◆ **Work task**
Across the entries below, the lines containing "press" should be counted and only their number returned.

◆ **Supplied data**

■ ■ ■ ■ ■

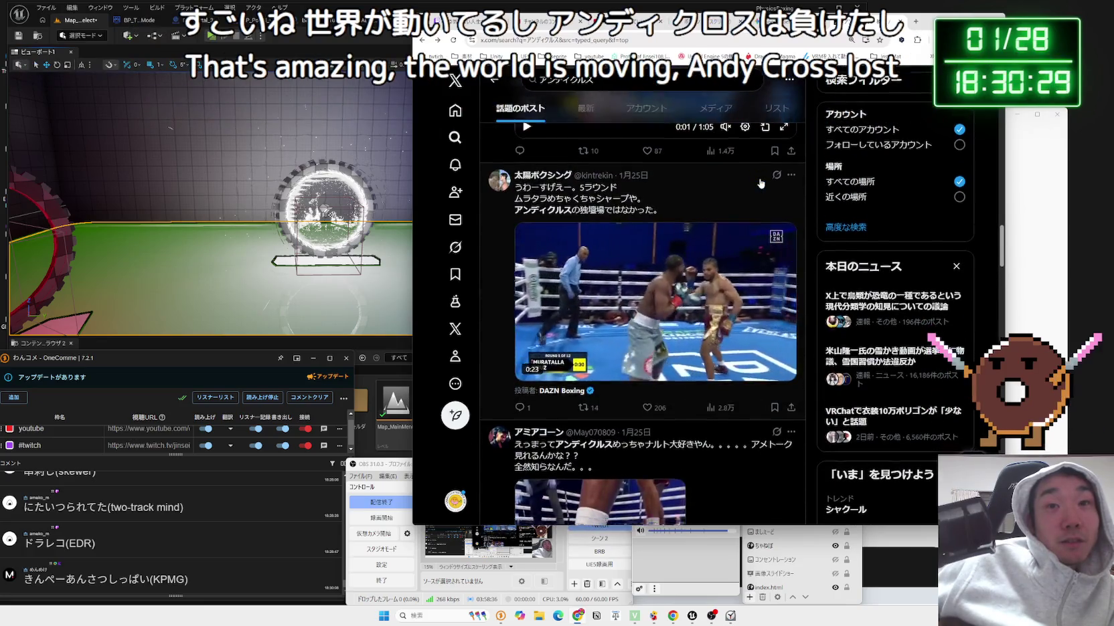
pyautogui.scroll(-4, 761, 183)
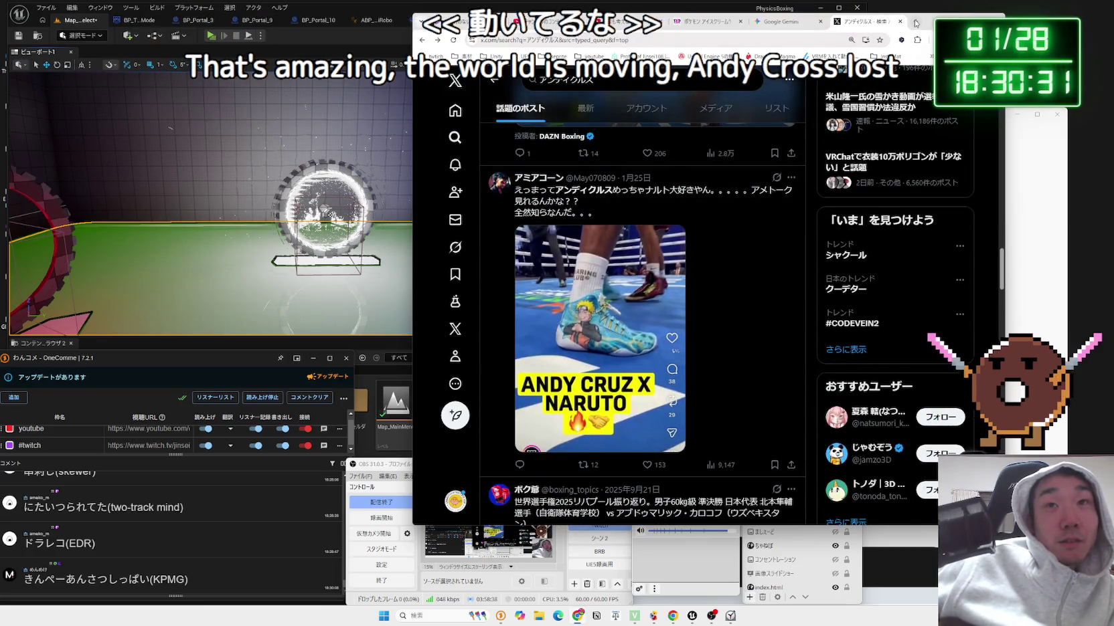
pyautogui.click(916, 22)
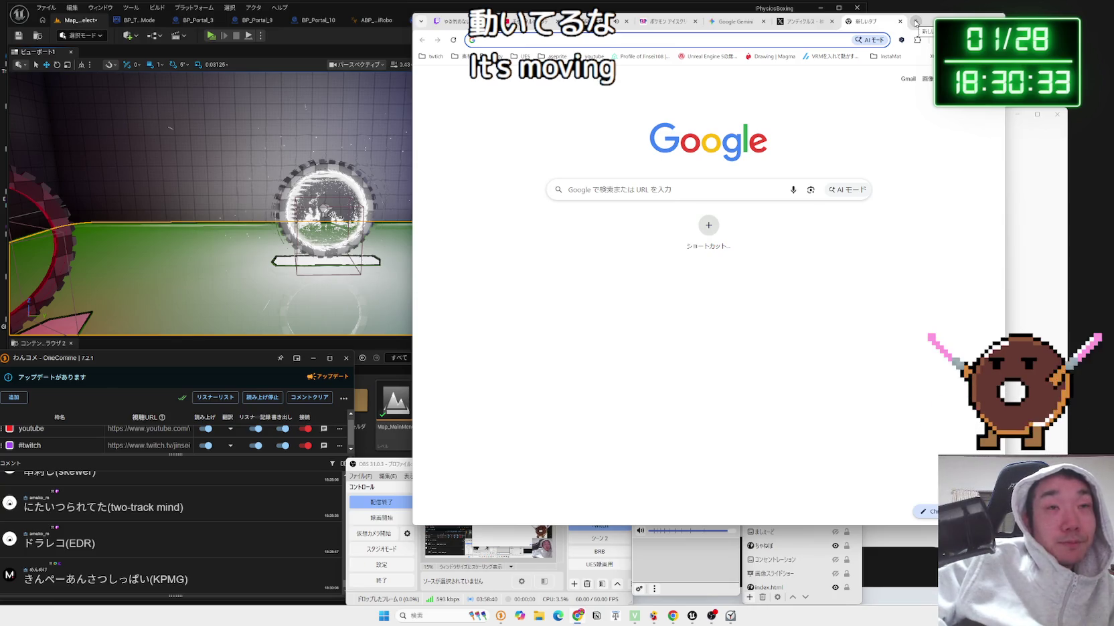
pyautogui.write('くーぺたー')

■ ■ ■ ■ ■

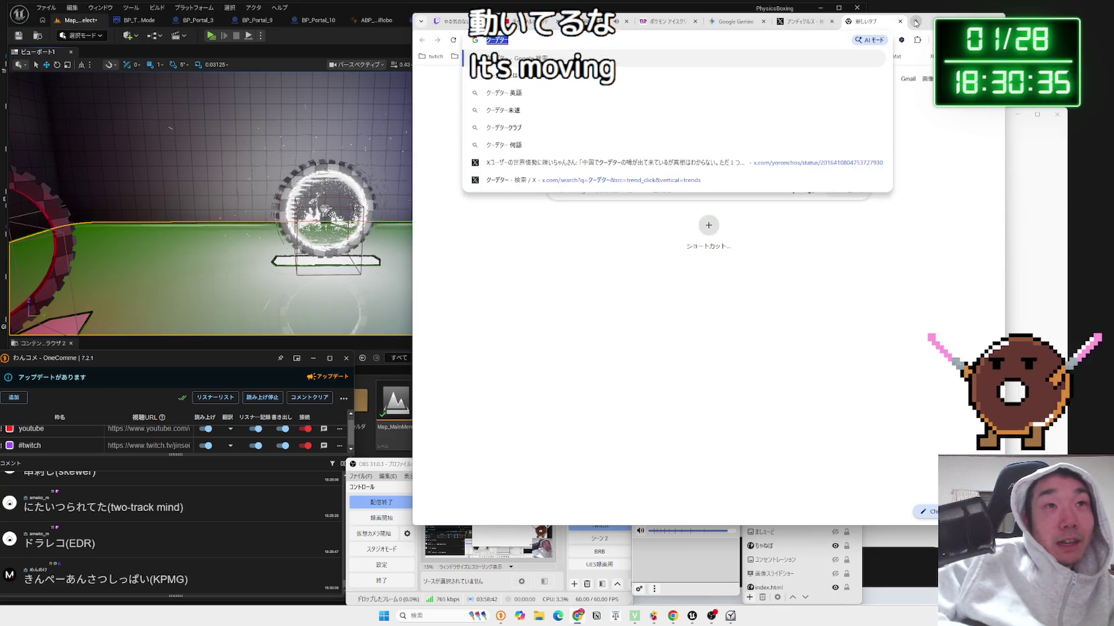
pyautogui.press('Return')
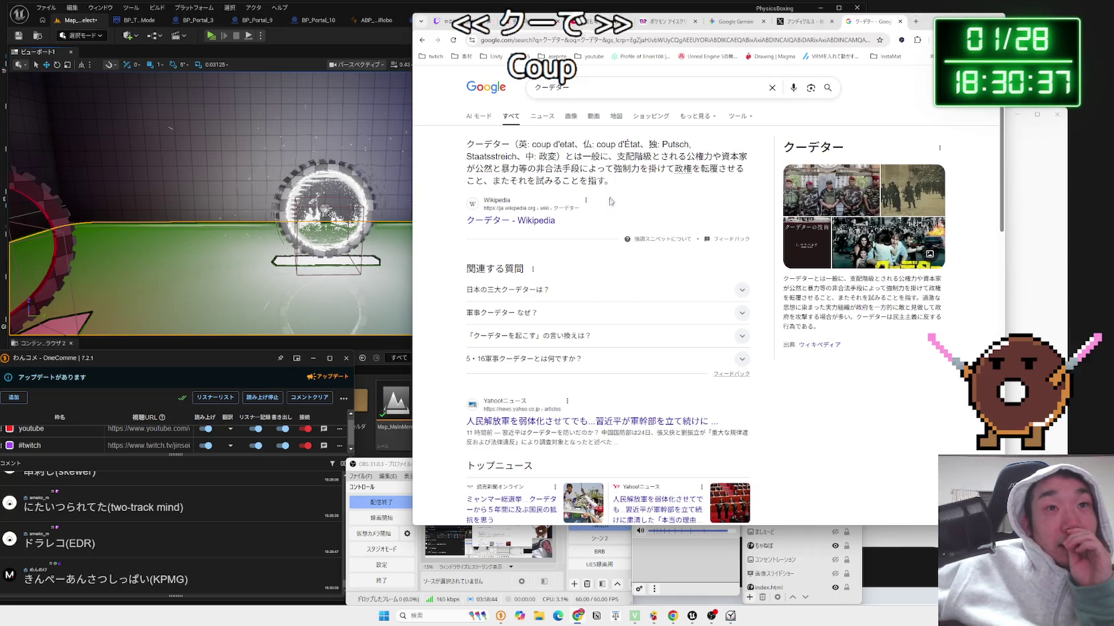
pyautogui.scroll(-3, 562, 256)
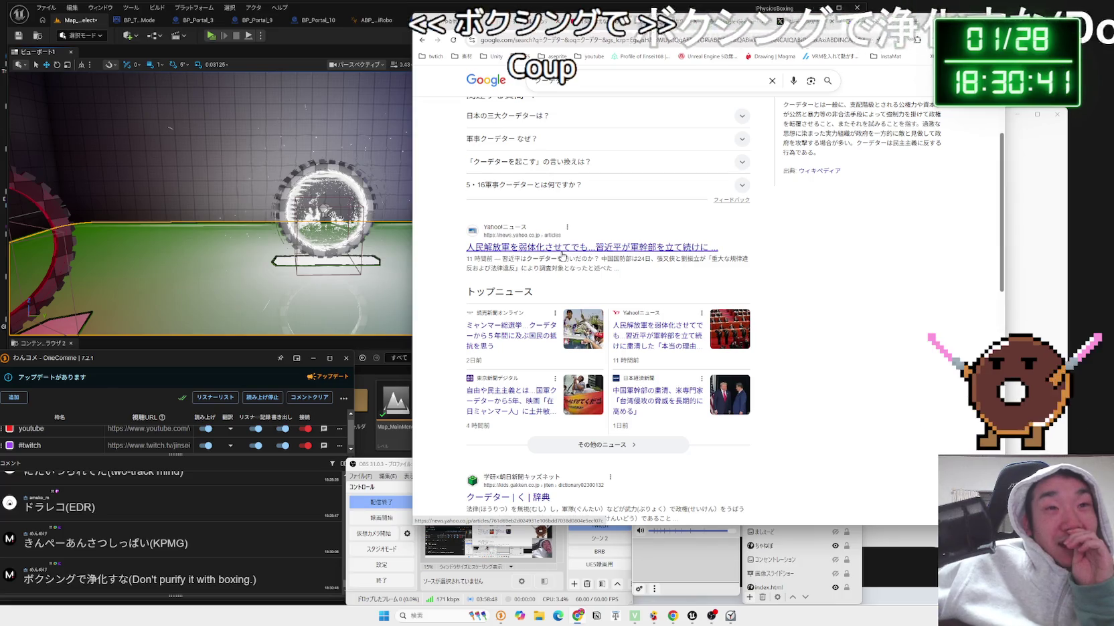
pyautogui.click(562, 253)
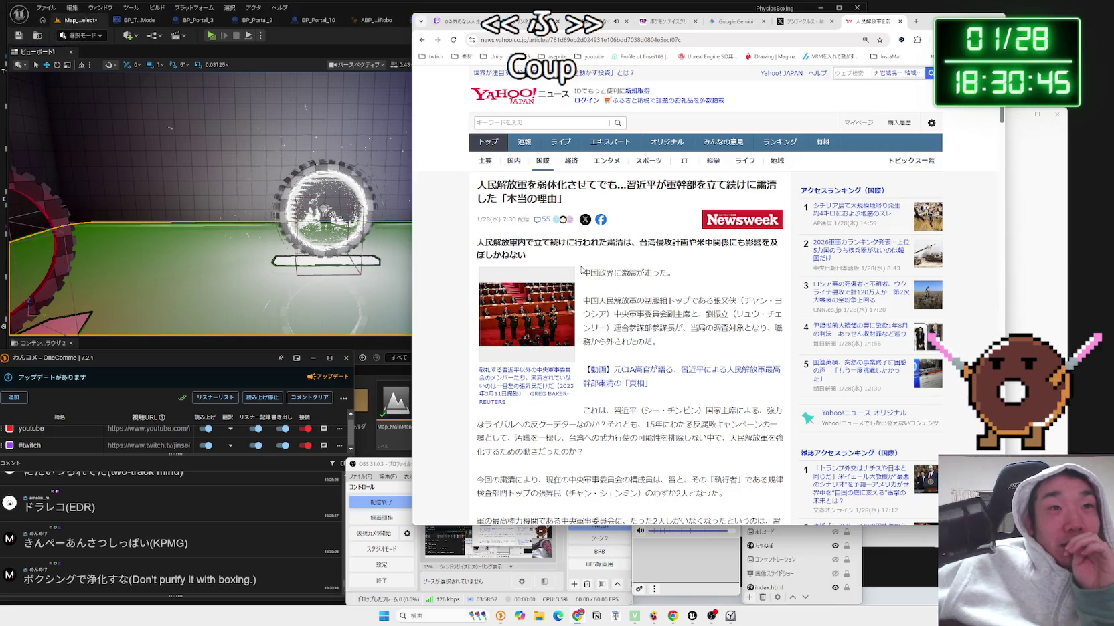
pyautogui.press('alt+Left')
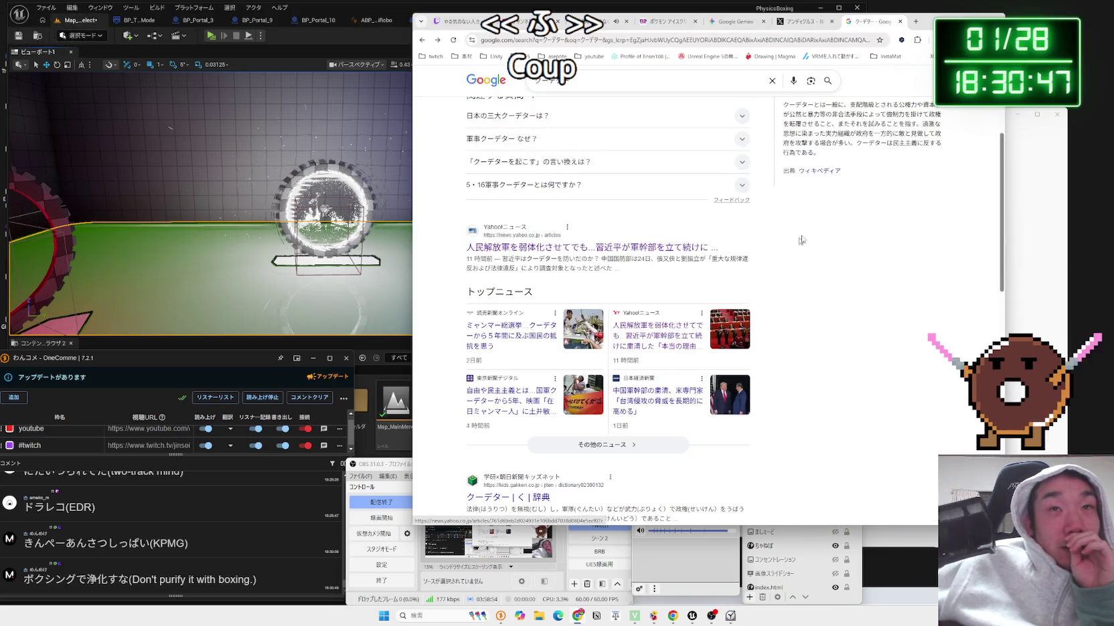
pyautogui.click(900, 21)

■ ■ ■ ■ ■

◆ **Result for this exercise**
2